Заграничное турне Камерного театра затянулось, как и предполагала Алиса, до сентября 1931 года. Вернувшись в Москву летом, Фаина Георгиевна считала дни до возвращения Таирова и Коонен, и фая пока что в унылом МОНО. Уже в ноябре она впервые вышла на сцену Камерного в спектакле «Патетическая соната» по пьесе советского драматурга Н. Кулиша. Она вспоминала: «Когда входила Алиса Коонен, игравшая в этом спектакле, я теряла дар речи. Мои товарищи-актеры были очень доброжелательны, и все же на репетициях, видя их в зале, я робела, ощущая себя громоздкой, неуклюжей. А когда появились конструкции, и мне пришлось репетировать на большой высоте, почти у колосников, я чуть не потеряла дар речи, так как страдаю боязнью пространства. Я была растеряна, подавлена необходимостью весь спектакль „быть на высоте“. Репетировала плохо, не верила себе, от волнения заикалась. Мне думалось, что партнеры мои недоумевают: к чему было Таирову приглашать из провинции такую беспомощную, бесталанную актрису? Александр Яковлевич, внимательно следивший за мной, увидел мою растерянность, почувствовал мое отчаяние и решил прибегнуть к особому педагогическому приему — стоя у рампы, он кричал мне: „Молодец! Молодец, Раневская! Так! Так… Хорошо! Правильно! Умница!“».
Не раз в жизни, при разных обстоятельствах, она вспоминала добром Таирова. «Я „испорчена“ Таировым», — говорила она. Пожалуй, из режиссеров, кроме Таирова, ей удавалась работа только с Л. В. Варпаховским.

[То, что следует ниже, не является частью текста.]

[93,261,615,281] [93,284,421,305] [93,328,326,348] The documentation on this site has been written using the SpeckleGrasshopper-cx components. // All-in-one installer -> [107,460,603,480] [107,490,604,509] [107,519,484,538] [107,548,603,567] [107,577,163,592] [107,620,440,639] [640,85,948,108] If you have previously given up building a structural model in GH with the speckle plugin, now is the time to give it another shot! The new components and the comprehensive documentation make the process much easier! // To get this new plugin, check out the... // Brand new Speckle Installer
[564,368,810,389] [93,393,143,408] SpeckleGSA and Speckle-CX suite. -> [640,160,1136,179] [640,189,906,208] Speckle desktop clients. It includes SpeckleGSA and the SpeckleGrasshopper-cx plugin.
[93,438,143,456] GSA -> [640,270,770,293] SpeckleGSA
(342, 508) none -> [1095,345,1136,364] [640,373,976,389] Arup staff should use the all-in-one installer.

В 1966 году в Театре имени Моссовета он поставил «Странную миссис Сэвидж» по пьесе Дж. Патрика. Сама пьеса, как это ни странно, очень понравилась Раневской, она готова была приступить к репетиции хоть сию минуту, даже без собственных правок текста. В Москве о Варпаховском, казалось, уже забыли, многолетний узник сталинских лагерей едва ли мог рассчитывать на свой театр, но Завадский высоко ценил Варпаховского и новый сложный спектакль мог поручить только ему. Раневская писала: «Этот режиссер — единственный, после Таирова, кто не раздражает меня. Но и он работает не по моей системе». После первых репетиций Раневская не раз угрожала уходом из спектакля: «Откуда вы взялись? Ах, да, вы — мейерхольдовец! Ох, эти новаторы погубили русский театр. И с приходом современных режиссеров кончились великие актеры, поэтому режиссуру я ненавижу, кроме Таирова. Они показывают себя, а не актеров».
Между тем, работая после Таирова со многими режиссерами, она умела и понимать их, и слушаться. Этому тоже научил ее Александр Яковлевич: «Обращаясь к моим партнерам на сцене и сидевшим в зале актерам, он сказал: „Смотрите, как она умеет работать! Как нашла в роли то, что нужно. Молодец, Раневская!“ А я тогда еще ничего не нашла, но эти слова Таирова помогли мне преодолеть чувство неуверенности в себе. Вот если бы Таиров закричал мне тогда „не верю“ — я бы повернулась и ушла со сцены навсегда…»
К Таирову Раневская испытывала особое чувство уважения, преклонялась перед ним: «Вспоминая Таирова, мне хотелось сказать о том, что Александр Яковлевич был не только большим художником, но и человеком большого доброго сердца. Чувство благодарности за его желание мне помочь я пронесла через всю жизнь, хотя сыграла у него только в одном спектакле — в „Патетической сонате“».